[[ EXTRACT TO READ open ]]

Just look at the torque wrenches being used to attach those Rolls-Royce Trent 900 engines! I'm particularly impressed with those large main gear mechanisms. The doors are quite complex - a great challenge for anyone wishing to recreate them within an environment such as Flight Simulator.

I'm not too much into heavy iron, but I just find this aircraft to be simply amazing in design and aeronautical achievement. This aircraft is something that was illustrated as a hypothetical "cruise liner of the sky" in Popular Mechanics and Popular Science magazines that I often read in my younger years. I never really thought would become a reality. I guess that's what I get for thinking.

ACES presentations at GDC

I was browsing the Game Developers Conference sessions for familiar names from the ACES camp, and low and behold, I found two! The conference will be March 20-24 in San Jose, California.

Adam Szofran will be speaking about "Global Terrain Technology for Flight Simulation"

This talk presents some of the terrain engine technology developed by Microsoft Game Studios. Of particular interest are techniques for handling the large amount of geospatial data required to represent the Earth from the surface up to orbital altitudes. Also discussed are fiber- and thread-based technologies for composing surface textures on the fly at run-time using a variety of geospatial data. The last part of the presentation focuses on how to triangulate a global, multiresolution terrain mesh requiring double-precision coordinates when the rendering hardware only supports single-precision coordinates.

Graphics guru, Adrian Woods, will be speaking about "The Make Art Button: Batches, Actions, and Scripts"
Do something once, it's creative. Do something twice, it's repetitive. Do something three times, you can probably automate it.

This session gives artists tools they can use to help minimize repetitive tasks and maximize creativity and iteration. Using the dreaded DOS prompt, Photoshop actions and droplets, and MaxScript, the speaker shows how technical ability can actually unleash creativity. For example, you can use MaxScript to enable in-game visuals never seen before. You can use Photoshop actions to speed up production time. And you can use the DOS prompt. Spend less time getting carpal tunnel syndrome, and more time creating beautiful artwork.

[[ EXTRACT TO READ closed ]]
[[ SUPPLIED DATA open ]]

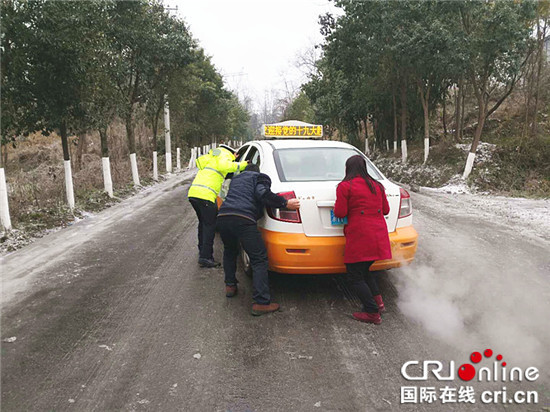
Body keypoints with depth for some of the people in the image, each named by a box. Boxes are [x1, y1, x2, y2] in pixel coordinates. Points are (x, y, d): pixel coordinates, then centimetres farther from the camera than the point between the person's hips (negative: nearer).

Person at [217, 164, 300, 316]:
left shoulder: (236, 179, 36)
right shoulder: (259, 177, 16)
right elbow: (262, 194, -5)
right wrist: (285, 203, 0)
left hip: (223, 216, 7)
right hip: (243, 219, -6)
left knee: (230, 252, 33)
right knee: (259, 259, 0)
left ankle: (230, 286, 37)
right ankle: (261, 303, -5)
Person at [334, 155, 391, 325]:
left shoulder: (345, 186, -6)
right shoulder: (377, 186, 12)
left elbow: (340, 213, -8)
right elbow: (385, 210, 18)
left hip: (359, 237, -7)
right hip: (379, 234, 7)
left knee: (354, 277, 3)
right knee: (365, 270, 23)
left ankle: (373, 313, 2)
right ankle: (378, 301, 15)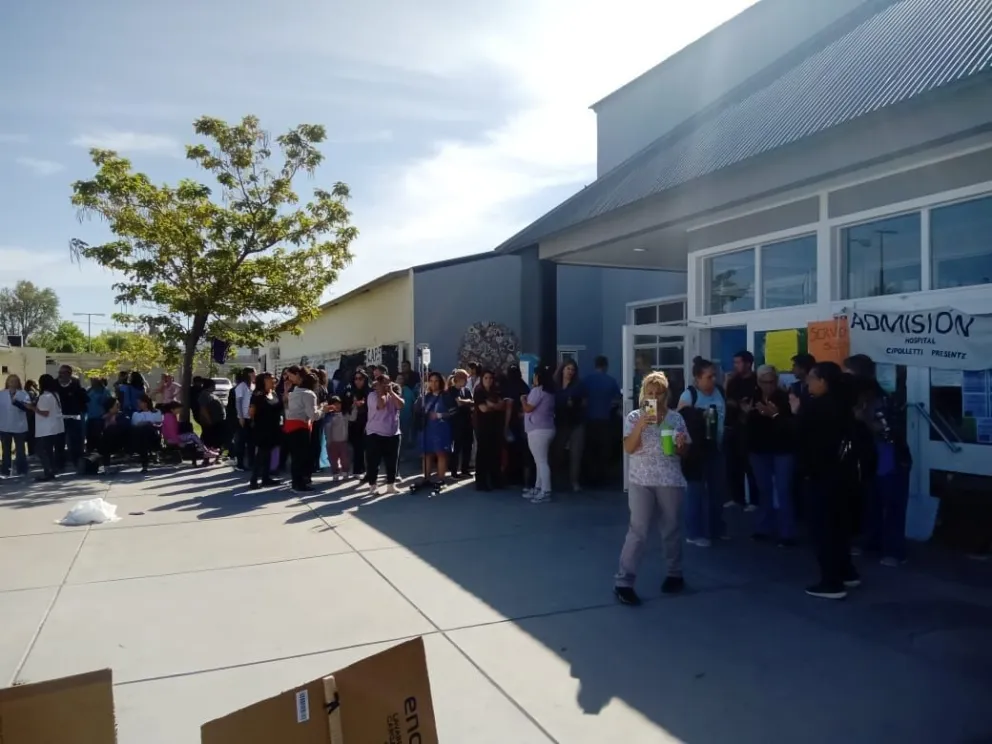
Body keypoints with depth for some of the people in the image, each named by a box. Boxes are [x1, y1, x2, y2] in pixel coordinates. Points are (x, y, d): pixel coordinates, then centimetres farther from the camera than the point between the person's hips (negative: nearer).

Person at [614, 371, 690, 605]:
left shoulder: (676, 418, 6)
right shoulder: (634, 417, 0)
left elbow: (684, 453, 11)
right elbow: (628, 448, -12)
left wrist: (681, 444, -12)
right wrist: (641, 425, -23)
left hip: (671, 481, 3)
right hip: (641, 481, -2)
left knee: (672, 529, 13)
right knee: (638, 530, -7)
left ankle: (674, 574, 30)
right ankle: (624, 581, -4)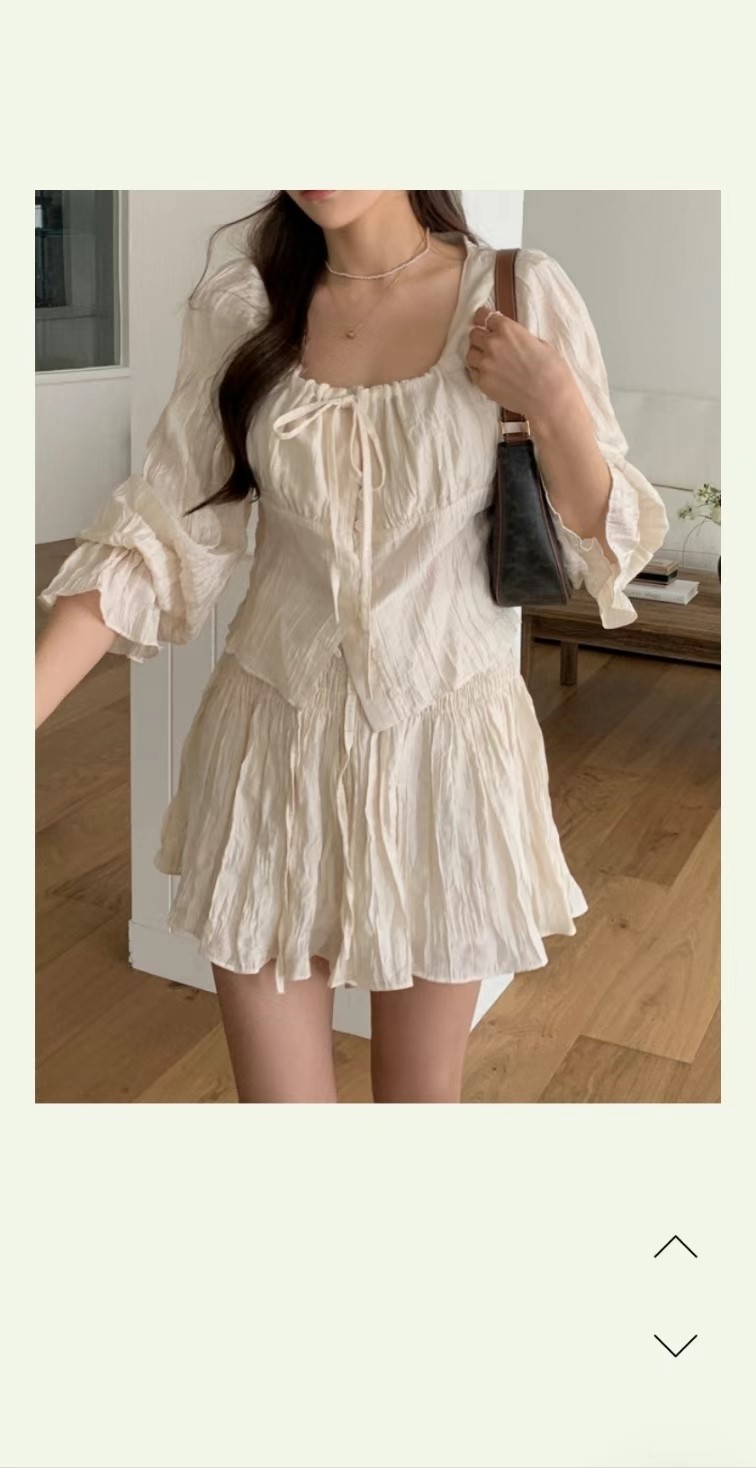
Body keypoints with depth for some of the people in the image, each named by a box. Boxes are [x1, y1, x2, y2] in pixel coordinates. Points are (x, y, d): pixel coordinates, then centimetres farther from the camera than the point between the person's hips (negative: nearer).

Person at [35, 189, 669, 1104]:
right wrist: (25, 706, -14)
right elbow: (166, 526, -4)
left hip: (445, 745, -1)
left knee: (422, 1088, 15)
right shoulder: (238, 304, -1)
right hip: (273, 741, 1)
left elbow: (607, 547, -2)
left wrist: (553, 403, -19)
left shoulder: (522, 297, -6)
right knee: (277, 1091, 9)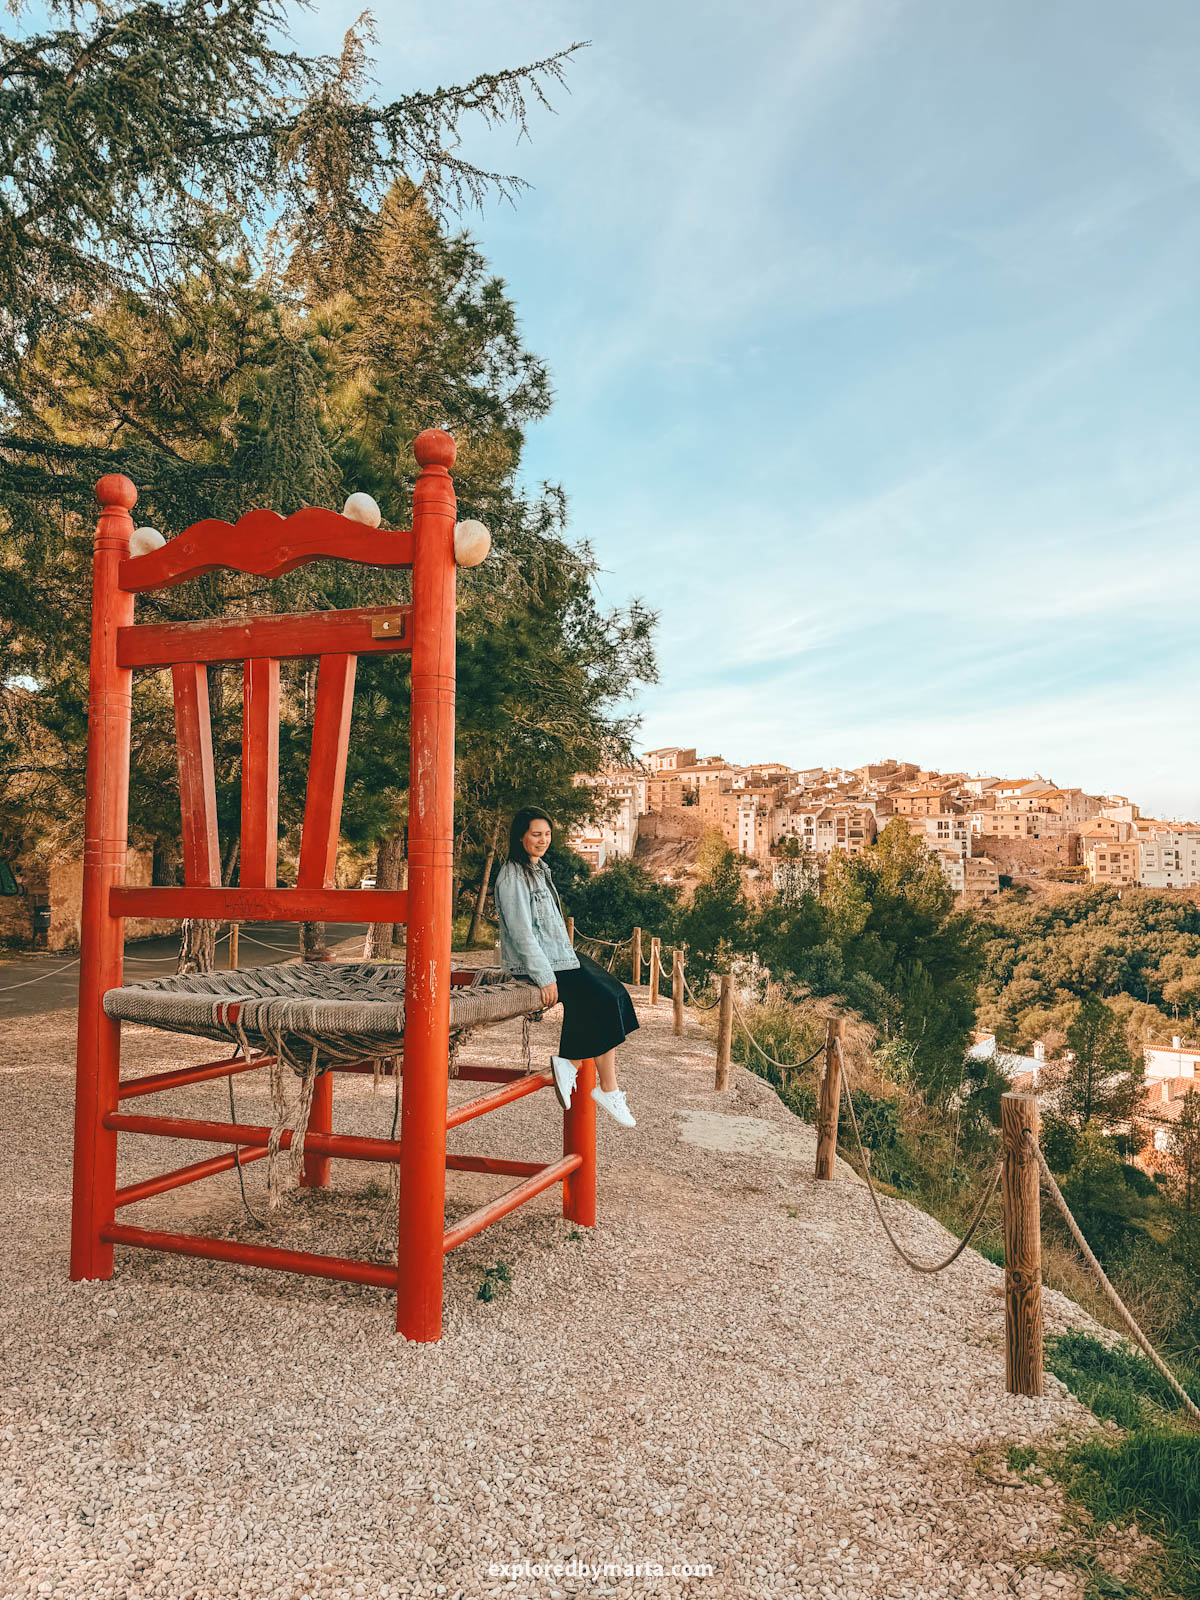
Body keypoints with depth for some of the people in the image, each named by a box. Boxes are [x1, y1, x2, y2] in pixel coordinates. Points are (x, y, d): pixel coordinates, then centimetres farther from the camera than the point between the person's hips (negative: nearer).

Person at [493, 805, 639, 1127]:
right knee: (605, 1003, -15)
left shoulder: (539, 869, 15)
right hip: (532, 964, -9)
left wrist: (568, 955, 15)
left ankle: (570, 1063, -6)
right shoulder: (512, 876, -15)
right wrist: (545, 978, -22)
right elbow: (521, 932, -20)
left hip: (558, 956, 9)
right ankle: (608, 1090, -3)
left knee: (614, 992, -5)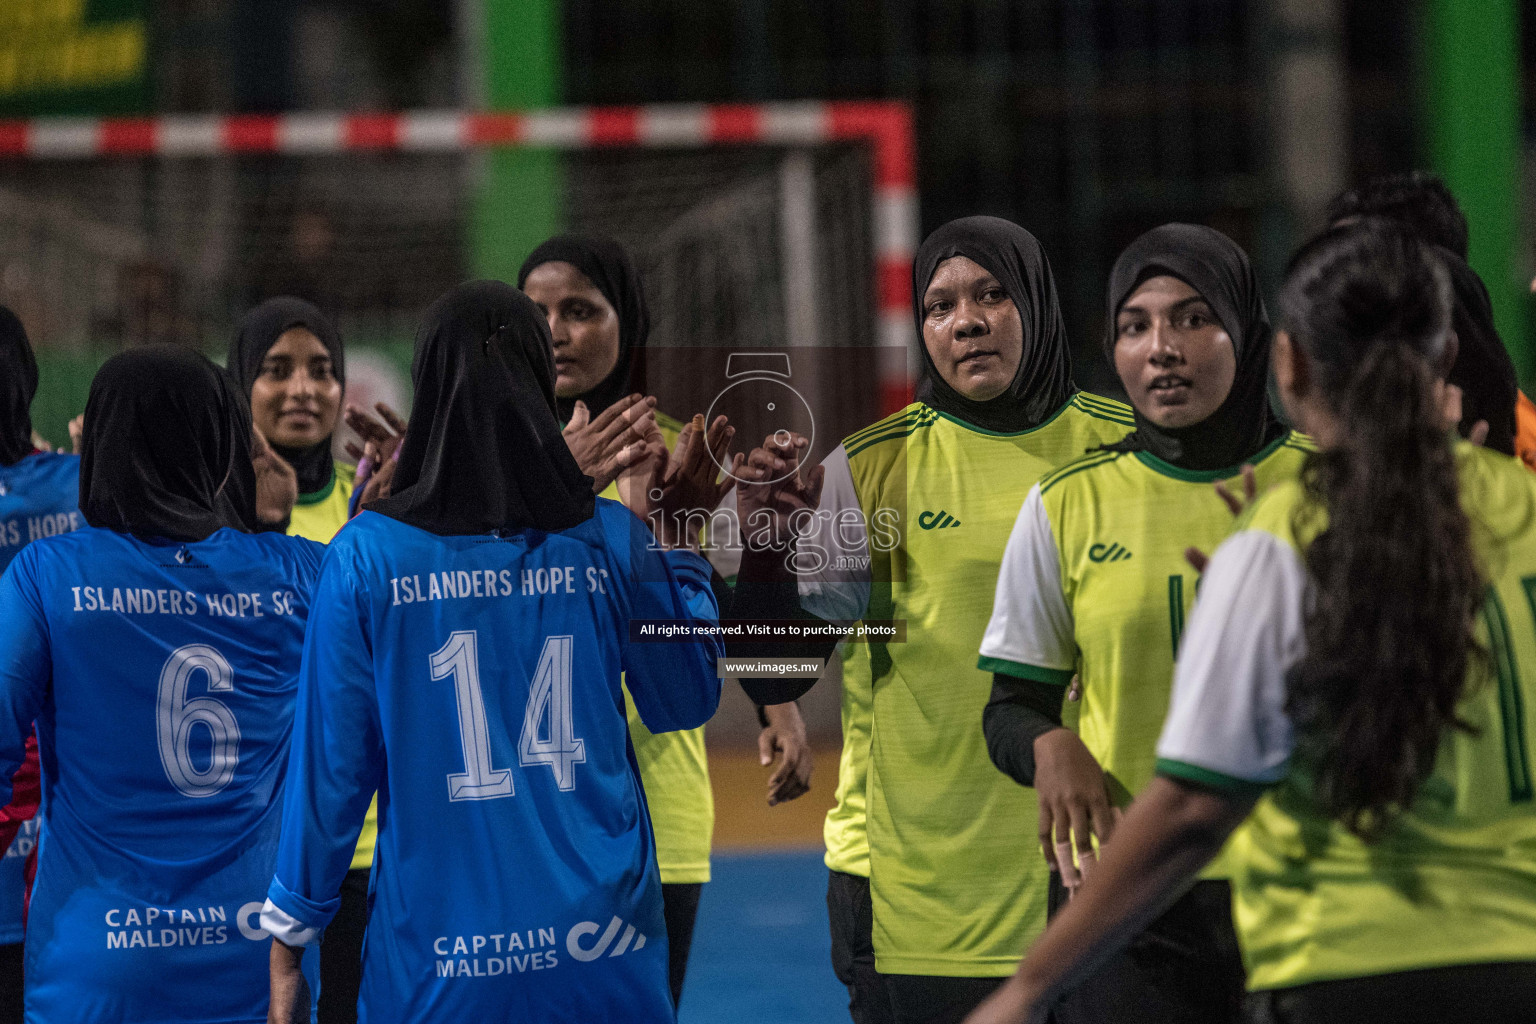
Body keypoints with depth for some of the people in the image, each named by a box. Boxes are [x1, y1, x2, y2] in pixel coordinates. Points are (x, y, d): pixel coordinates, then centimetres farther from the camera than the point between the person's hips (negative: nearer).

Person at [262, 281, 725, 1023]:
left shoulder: (367, 555, -7)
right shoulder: (612, 542, -2)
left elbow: (332, 762, -4)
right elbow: (684, 702, 11)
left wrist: (287, 941, 4)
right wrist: (677, 536, 18)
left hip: (435, 954, -1)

[[ SUPPLIED DATA closed ]]

**ACTION ITEM A**:
According to the blog post, when and where will the Game Developers Conference take place?
**ACTION ITEM B**:
Please repeat the blog post word for word, starting at "Just look at" and ending at "San Jose, California.".

**ANSWER SECTION A**:
March 20-24 in San Jose, California.

**ANSWER SECTION B**:
Just look at the torque wrenches being used to attach those Rolls-Royce Trent 900 engines! I'm particularly impressed with those large main gear mechanisms. The doors are quite complex - a great challenge for anyone wishing to recreate them within an environment such as Flight Simulator.

I'm not too much into heavy iron, but I just find this aircraft to be simply amazing in design and aeronautical achievement. This aircraft is something that was illustrated as a hypothetical "cruise liner of the sky" in Popular Mechanics and Popular Science magazines that I often read in my younger years. I never really thought would become a reality. I guess that's what I get for thinking.

ACES presentations at GDC

I was browsing the Game Developers Conference sessions for familiar names from the ACES camp, and low and behold, I found two! The conference will be March 20-24 in San Jose, California.